La pergamena può essere prodotta con pelli di pecora, di capra o di vitello opportunamente depilate e fatte asciugare sotto tensione.
La pergamena (membrana o vellum in latino) prende nome dalla città di Pergamo (nell'Asia minore) dove, secondo la tradizione riferita da Plinio il Vecchio, sarebbe stata introdotta attorno al II secolo a.C., in sostituzione del papiro[1]. Pergamo aveva una grande biblioteca che rivaleggiava con la famosa biblioteca di Alessandria. Quando l'Egitto smise di esportare il papiro, a causa della concorrenza culturale fra il sovrano egiziano Tolomeo V Epifane (204-180 a.C.) ed il re di Pergamo Eumene II (196-158 a.C.), Pergamo reagì ricavando la pergamena dalla lavorazione delle pelli di animale.
Nel mondo antico la pergamena non ebbe comunque grande diffusione, a causa della concorrenza del papiro, prodotto molto più abbondante e meno costoso. Soltanto a partire dalla tarda antichità (V secolo) la diffusione della pergamena sembrò aumentare fino a diventare il principale supporto scrittorio durante il Medioevo e prima di essere sostituita definitivamente dalla carta.
Sembra esistere una correlazione tra l'area geografica di provenienza dei pergamenai medievali e la specie animale utilizzata. In particolare, mentre in Italia e nel resto del bacino del Mediterraneo era diffuso l'uso di pelli di provenienza ovina o caprina, in area insulare (Irlanda e Inghilterra) si preferivano pelli bovine. La diffusione del monachesimo insulare nell'Europa continentale e in Italia implicò l'utilizzazione di pelli bovine nei centri scrittori di origine insulare (per esempio a Bobbio). L'uso di pergamene bovine a Bobbio fu comunque limitato ai secoli VIII-IX.

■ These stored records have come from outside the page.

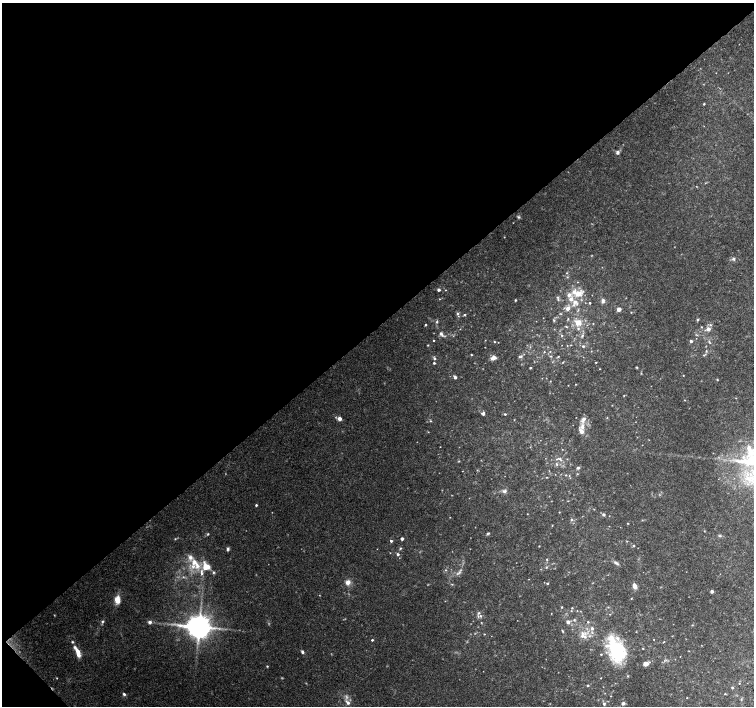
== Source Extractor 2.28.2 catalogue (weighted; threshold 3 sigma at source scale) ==
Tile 5 of 4 x 4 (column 1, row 2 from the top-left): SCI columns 7-1509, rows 3026-4432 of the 6019 x 5987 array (HDU 1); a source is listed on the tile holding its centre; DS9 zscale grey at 2 x 2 block average (1 PNG px = mean of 2 x 2 image px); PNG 756 x 708 px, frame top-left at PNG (2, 3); no overlay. Shown black and unused: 47% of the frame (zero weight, under 3 of 4 exposures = <1% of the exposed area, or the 3 px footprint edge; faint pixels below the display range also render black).
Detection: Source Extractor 2.28.2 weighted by HDU 2 'WHT'; one run over the whole footprint, this tile lists its part. Background 0.0958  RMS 0.0056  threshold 0.0253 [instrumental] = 3 sigma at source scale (4.5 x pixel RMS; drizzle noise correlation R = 1.50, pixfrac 1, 0.0396/0.0396 arcsec/px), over >= 5 px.
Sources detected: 179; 10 too faint to see at this stretch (2 x 2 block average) — not listed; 17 inside a brighter listed object's ellipse — not listed separately; the other 152 listed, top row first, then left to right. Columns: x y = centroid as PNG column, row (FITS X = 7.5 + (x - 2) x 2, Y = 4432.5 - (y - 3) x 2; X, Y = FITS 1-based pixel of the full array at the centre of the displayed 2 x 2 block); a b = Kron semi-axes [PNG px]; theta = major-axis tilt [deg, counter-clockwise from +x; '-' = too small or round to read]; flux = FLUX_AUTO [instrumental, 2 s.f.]
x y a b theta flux
704 104 3 2 - 1.2
618 152 5 4 - 3
518 217 5 4 - 1.7
504 237 2 2 - 0.52
733 259 4 4 - 2.7
567 277 3 2 - 0.78
438 290 2 2 - 3.8
578 294 13 8 26 16
558 297 3 3 - 1.3
515 300 3 2 - 1.3
603 301 6 4 81 3.9
590 303 2 2 - 1.5
567 309 5 4 - 6
619 309 3 3 - 7.2
631 312 2 2 - 0.72
457 314 4 4 - 2.2
464 315 3 3 - 1.5
568 319 3 3 - 0.94
554 320 4 2 - 1.2
697 320 3 3 - 2
437 322 4 3 - 1.7
578 323 6 5 - 14
425 325 2 2 - 1.4
710 325 3 3 - 1.5
566 326 3 2 - 1
701 327 2 2 - 0.86
578 328 4 4 - 2.1
708 329 4 4 - 5.3
441 334 7 4 -55 3.4
562 335 3 2 - 1.1
582 336 4 3 - 2
433 340 2 2 - 0.81
691 341 3 3 - 2.5
494 342 3 2 - 0.96
710 343 4 2 - 1.2
428 345 3 2 - 0.75
571 345 3 2 - 0.56
583 346 3 3 - 1.6
706 351 3 3 - 1.2
544 352 2 2 - 0.74
550 352 3 2 - 0.65
471 355 2 2 - 1.2
704 355 3 2 - 0.97
551 356 4 2 - 0.9
520 357 6 2 10 1.8
558 357 4 2 - 1
434 358 4 3 - 2.1
493 358 6 4 24 6.6
563 362 3 2 - 0.83
596 362 2 2 - 0.78
434 363 2 2 - 1.5
636 367 3 2 - 0.97
530 368 2 2 - 1.5
600 369 2 2 - 0.48
683 375 2 2 - 0.62
455 377 3 2 - 4.7
550 381 2 2 - 0.6
576 384 2 2 - 0.64
568 385 2 2 - 0.45
736 398 2 2 - 0.5
684 400 2 2 - 0.73
612 405 2 2 - 0.54
483 413 4 4 - 3.1
505 414 2 2 - 1.3
607 418 2 2 - 0.69
339 419 3 3 - 9.3
430 421 3 3 - 1
582 427 8 4 -90 6.6
750 451 15 9 79 20
560 459 9 4 -38 3.9
459 461 3 2 - 0.76
557 464 5 2 - 1.5
578 468 4 3 - 2.7
577 474 3 2 - 0.86
566 475 3 2 - 0.78
569 475 3 2 - 0.74
546 477 3 2 - 0.72
504 491 6 5 - 3.6
256 505 2 2 - 2
559 512 2 2 - 0.6
527 514 2 2 - 0.61
603 515 3 3 - 3.5
450 517 2 2 - 0.47
571 520 4 3 - 1.6
628 523 2 2 - 0.71
704 531 3 2 - 0.69
488 533 4 3 - 1.5
208 534 4 3 - 1.5
720 536 4 3 - 1.5
175 539 3 3 - 1.1
402 539 2 2 - 4.1
391 541 3 3 - 2.6
627 541 2 2 - 0.73
634 545 3 3 - 1.2
539 546 2 2 - 0.74
400 548 3 2 - 1.5
228 549 4 3 - 2.4
390 553 2 2 - 0.52
398 554 3 3 - 2.6
190 557 7 6 - 6.7
547 559 3 2 - 0.93
616 563 9 3 -32 3.1
206 566 11 9 -53 19
193 567 10 7 -23 13
546 567 3 3 - 1
445 570 3 2 - 0.95
348 582 6 6 - 6.7
547 583 3 3 - 1.3
452 584 3 2 - 0.97
635 586 5 4 - 7.8
712 591 3 3 - 3.8
631 598 2 2 - 0.78
117 600 10 6 89 12
562 607 2 2 - 1.2
572 608 3 2 - 0.85
479 613 6 3 52 2.5
610 614 2 2 - 0.49
480 616 3 3 - 2.4
574 620 4 3 - 1.5
102 621 5 3 - 2.1
150 622 5 4 - 3.6
481 622 3 2 - 0.68
568 622 3 3 - 5.7
588 622 3 3 - 1.4
692 625 3 2 - 0.73
199 627 6 6 - 2000
592 628 4 4 - 2.9
562 631 5 2 - 1.2
636 632 2 2 - 0.59
582 633 6 4 -60 4
484 634 2 2 - 0.75
654 639 2 2 - 0.47
372 640 2 2 - 1.6
72 642 4 3 - 1.7
664 642 4 2 - 0.76
643 648 3 2 - 0.64
616 651 27 16 -65 93
689 651 3 2 - 0.59
302 652 4 3 - 2.6
78 653 10 4 -72 14
646 663 6 4 21 7.3
267 666 2 2 - 1.1
57 678 2 2 - 0.66
587 686 3 3 - 1.5
732 688 3 2 - 1.8
124 694 4 3 - 2.3
725 694 3 2 - 0.92
611 696 2 2 - 0.59
687 698 2 2 - 0.45
348 702 7 4 -42 4.9
623 703 3 2 - 6.1
604 704 5 4 - 2.5
Isophote crosses this tile's border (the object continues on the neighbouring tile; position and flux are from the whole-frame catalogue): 1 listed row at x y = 750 451
Diffuse or blended objects may show on this block-average render without a row.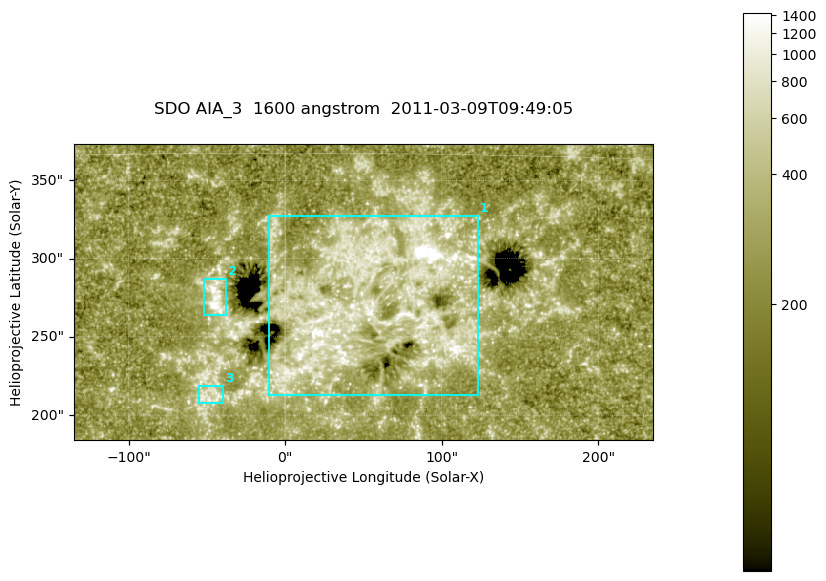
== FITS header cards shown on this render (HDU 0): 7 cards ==
TELESCOP= 'SDO     '           /
INSTRUME= 'AIA_3   '           /
WAVELNTH=                 1600 /
WAVEUNIT= 'angstrom'           /
DATE-OBS= '2011-03-09T09:49:05.125' /
CTYPE1  = 'HPLN-TAN'           /
CTYPE2  = 'HPLT-TAN'           /

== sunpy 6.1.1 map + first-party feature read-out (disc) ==
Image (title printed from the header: SDO AIA_3  1600 angstrom  2011-03-09T09:49:05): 607 x 311 px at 0.609 arcsec/px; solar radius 966 arcsec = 1586 px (partial field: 2.4% of the solar disc is inside the frame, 100% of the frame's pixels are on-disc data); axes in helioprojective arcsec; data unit not stated in the header (colour bar unlabelled)
Pointing: header CRPIX1/2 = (2052.59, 2044.23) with CRVAL1/2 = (0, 0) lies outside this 607 x 311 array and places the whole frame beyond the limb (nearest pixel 1.42 R_sun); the SolarSoft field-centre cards XCEN/YCEN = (49.81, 278.7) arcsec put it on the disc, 1813 arcsec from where CRPIX/CRVAL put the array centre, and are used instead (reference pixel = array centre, CRVAL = XCEN/YCEN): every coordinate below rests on XCEN/YCEN
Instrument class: DISC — disc imager (sunpy class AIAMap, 1600 A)
Bright regions (active regions / flare kernels): reference = the on-disc median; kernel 5 px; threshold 5 sigma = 415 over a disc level ~259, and >= 1.15x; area >= 188 px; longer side >= 4 px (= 2.4 arcsec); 3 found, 3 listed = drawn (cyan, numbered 1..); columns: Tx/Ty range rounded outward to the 2 arcsec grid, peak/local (2 s.f.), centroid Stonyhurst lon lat
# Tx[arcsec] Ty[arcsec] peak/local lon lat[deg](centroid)
1 -10..124 212..328 26 +3 +9
2 -52..-36 264..288 9.5 -3 +9
3 -56..-38 206..220 3.7 -3 +5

La scarsità di materia prima portò al riuso altomedievale di più antichi libri manoscritti danneggiati i cui testi venivano cancellati per poter scrivere nuovamente sulle pagine pergamenacee. Questi libri manoscritti sono detti palinsesti (dal greco πάλιν ψηστός, pàlin psestòs, "raschiato di nuovo") o, in latino, codices rescripti. Anche la diffusione di questa pratica fu limitata nel tempo e geograficamente.
Bisogna tener presente che potevano esistere diverse qualità di pergamena, più o meno spessa, ruvida e chiara. A seconda dell'uso un prodotto poteva essere preferito all'altro. Quindi, mentre per le pergamene destinate alla legatoria (un uso che si diffuse dal XVI secolo in poi) erano più spesse e scure, quelle utilizzate per la scrittura di testi erano generalmente più chiare e sottili. Per documenti di particolare rilevanza (per esempio i brevi pontifici) erano utilizzate pergamene molto bianche e sottili ricavate dal trattamento di pelli di animali giovanissimi o nati morti. Nel XVI e XVII secolo era largamente in uso, nella legatoria, la pergamena suina, particolarmente adatta alle legature di volumi di maggior dimensione.
Un aspetto tecnico interessante è la possibilità di tingere la pergamena. Così nell'Alto Medioevo furono prodotte pergamene purpuree, utilizzate per la scrittura di libri o documenti particolarmente solenni redatti con inchiostri d'argento o d'oro: si pensi al Codice Purpureo di Rossano, noto come Codex Purpureus Rossanensis (Museo Diocesano di Rossano)[2] del VI secolo o alla cosiddetta Bibbia di Ulfila (manoscritto DG 1 della Biblioteca Universitaria di Uppsala) e al Privilegium Othonianum (manoscritto A.A. Arm. I-XVIII, 18 dell'Archivio Segreto Vaticano), entrambi del IX secolo. Molto più tardi, nel XVII secolo, la pergamena colorata di verde ebbe una certa diffusione nella legatoria.
Sebbene a partire dal XIII secolo la diffusione della carta in Europa avesse ridotto notevolmente l'uso della pergamena nell'ambito scrittorio librario, ci furono ambiti particolari in cui questa sostituzione non avvenne. Infatti la grande maggioranza dei documenti pubblici emessi da sovrani, imperatori e papi continuarono ad essere scritti su questo supporto ben oltre la fine del XIX secolo. E, anche se più raramente, la stessa pergamena fu utilizzata anche per la tipografia almeno fino alla fine del XIX secolo.
Sono rimaste alcune ricette medievali per la produzione della pergamena. La più antica è conservata nelle Compositiones del manoscritto 490 della Biblioteca Capitolare di Lucca (VIII secolo).
In generale per ottenere la pergamena, la pelle dell'animale, dopo un'eventuale fase di "rinverdimento", era immersa in un calcinaio (una soluzione di acqua e calce) al fine di depilarla. Quest'ultima operazione avveniva su un apposito cavalletto "a schiena d'asino": il pergamenaio con pochi colpi decisi di una lama non tagliente allontanava il pelo dell'animale. A questo punto la pelle era montata su un telaio e lasciata ad essiccare sotto tensione. Durante questa fase si provvedeva anche all'eliminazione dei carnicci residui del lato carne tramite un particolare coltello a mezza luna. Una volta asciutta la pergamena poteva essere staccata dal telaio per essere utilizzata. Potevano comunque seguire fasi di ulteriore raffinazione del prodotto tramite pietra pomice (per rendere la pergamena più levigata e ridurre al minimo le differenze fra il "lato pelo", solitamente ruvido al tatto, e il "lato carne" molto più liscio e morbido) o colorando la membrana con apposite sostanze coloranti. Il riconoscimento dell'animale di origine può essere effettuato tramite l'osservazione microscopica dell'arrangiamento follicolare sulla superficie del lato pelo, così come si fa anche per il cuoio.
Almeno nel XVIII secolo, sono inoltre citati altri procedimenti per la depilazione, questa volta a base enzimatica. Rimane invece immutata la fondamentale fase del tensionamento su telaio che permette l'allineamento parallelo delle fibre di collagene.